Lambda expressions. This is another feature for laziness/concision, making it easier to write a function inline than you could with C# 2.0's anonymous methods.

List<Customer> customers = GetCustomerList();
List<Customer> locals = customers.FindAll(c => c.State == "KY");

reads as "Find all c such that c.State equals Kentucky". The compiler infers that the return type of this lambda expression is boolean, due to the comparison operator ==.

Object initializers. This is one of the (few) good things about VBA (Visual Basic for Applications), the version of VB included with the Microsoft Office products and a platform on which I unfortunately found myself doing a lot programming several years ago. Using the new keyword to create an instance of an object, you can now specify initial values for public properties and fields.

Person value = new Person { Name = "Chris Smith", Age = 31 };

creates a new Person instance, setting its Person.Name and Person.Age properties.

Query expressions. This is what LINQ looks like on the surface. An example statement using a query expression on the right side:

var customerQuery = from c in customers
where c.State == "WA"
select new {c.Name, c.Phone};

where customers is a custom collection, like List<Customer>. One of the biggest questions I had is why in the world they took the SQL SELECT..FROM..WHERE syntax we all know and "love" and jumbled it up. Fortunately, Anders addressed this, saying Microsoft considered implementing LINQ syntax it in the same order as SQL, but really, SQL doesn't make sense. When you execute a SQL query, it starts with FROM and WHERE (table/index scans), then goes to SELECT, just like these query expressions in C#. C# doing it this way both helps get IntelliSense and is more forward-looking (what makes sense if we were designing this from scratch, and giving ourselves the option to expand it later) than backward-looking (how's it been done before; what are people used to). It looks weird the first time to those of us used to seeing SQL, but it makes sense after you get past that hump.

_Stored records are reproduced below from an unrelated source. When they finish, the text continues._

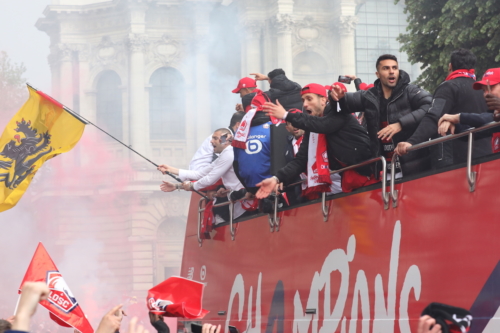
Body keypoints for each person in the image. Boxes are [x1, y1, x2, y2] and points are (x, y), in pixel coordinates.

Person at [257, 83, 373, 200]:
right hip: (347, 182)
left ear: (323, 100)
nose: (305, 104)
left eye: (309, 99)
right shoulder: (312, 129)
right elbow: (301, 160)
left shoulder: (338, 113)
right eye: (303, 100)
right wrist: (277, 178)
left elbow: (323, 125)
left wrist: (287, 115)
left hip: (369, 175)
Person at [331, 54, 433, 177]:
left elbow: (431, 107)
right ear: (378, 74)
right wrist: (337, 98)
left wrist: (400, 124)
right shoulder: (369, 96)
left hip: (415, 168)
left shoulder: (410, 91)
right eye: (386, 68)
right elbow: (342, 106)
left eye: (394, 68)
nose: (391, 72)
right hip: (385, 171)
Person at [395, 49, 492, 165]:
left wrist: (411, 142)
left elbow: (433, 117)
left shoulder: (448, 87)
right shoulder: (483, 89)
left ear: (450, 67)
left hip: (457, 160)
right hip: (488, 155)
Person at [158, 128, 254, 222]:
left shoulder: (229, 153)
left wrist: (192, 186)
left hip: (244, 203)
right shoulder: (225, 154)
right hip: (238, 202)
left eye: (215, 138)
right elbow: (200, 174)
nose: (211, 142)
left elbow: (210, 179)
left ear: (225, 139)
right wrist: (170, 169)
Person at [283, 109, 306, 205]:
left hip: (319, 188)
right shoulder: (286, 146)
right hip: (299, 193)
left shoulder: (314, 137)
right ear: (287, 128)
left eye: (297, 121)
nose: (295, 125)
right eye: (291, 123)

Expression trees. The .NET Framework (and C#) will have expression trees and expression parsing built in. So for example, you can give it a string, and it will build a tree of Expression objects behind the scenes to represent it. Anyone who's written their own search or query syntax can imagine how powerful this could be.

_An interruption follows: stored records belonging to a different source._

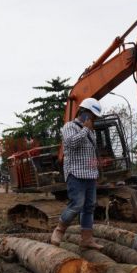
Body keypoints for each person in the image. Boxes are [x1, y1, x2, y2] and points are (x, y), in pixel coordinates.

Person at [51, 98, 103, 250]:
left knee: (89, 207)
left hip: (90, 175)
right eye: (92, 116)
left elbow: (92, 153)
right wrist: (85, 129)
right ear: (83, 112)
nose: (94, 119)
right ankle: (59, 230)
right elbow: (71, 144)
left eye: (95, 117)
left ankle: (86, 239)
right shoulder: (69, 127)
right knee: (76, 205)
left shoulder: (91, 132)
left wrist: (96, 171)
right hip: (76, 174)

So look again at the above query expression. The C# compiler rewrites it as:

var customerQuery = customers.Where(c => c.State == “WA”).Select(c => new {c.Name, c.Phone});

Now you can see how all this begins to tie together: A query expression gets expanded into a more verbose and less readable statement using extension methods (List<Customer> doesn't have a native Where method) and lambda expressions. The lambda expressions get parsed into expression trees and return anonymous types (the return value of the Select lambda expression). We reference the results of the query expression with a local variable using type inference (we can't determine the return type of the query expression, and with type inference it doesn't matter--nevertheless it's still strongly typed). It's the circle of life!

Hopefully I'm explaining this clear enough that some of you can understand why at this point I was getting very impressed. Keep in mind all this compiler magic doesn't come at any efficiency/performance hit at runtime.

In case this syntax isn't enough to sell you on LINQ, here are a few more objective reasons. With just ADO.NET today, you have queries as quoted strings, parameters loosely bound, and results loosely typed, and the compiler can't help check code; LINQ helps in that classes describe data, the query is natural part of the language instead of a string, and the compiler provides IntelliSense and compile-time checking--it's entirely strongly typed in C# and VB. Another reason is that LINQ can be used to query against objects, DataSets, SQL data sources, XML out of the box using an extensible provider-driven model like those you find in .NET 2.0 today. And it has paging built-in, not specific to SQL Server.

Again, check out the LINQ Project Overview if you want more information, including a more detailed look at the features I mentioned and a few I skipped over.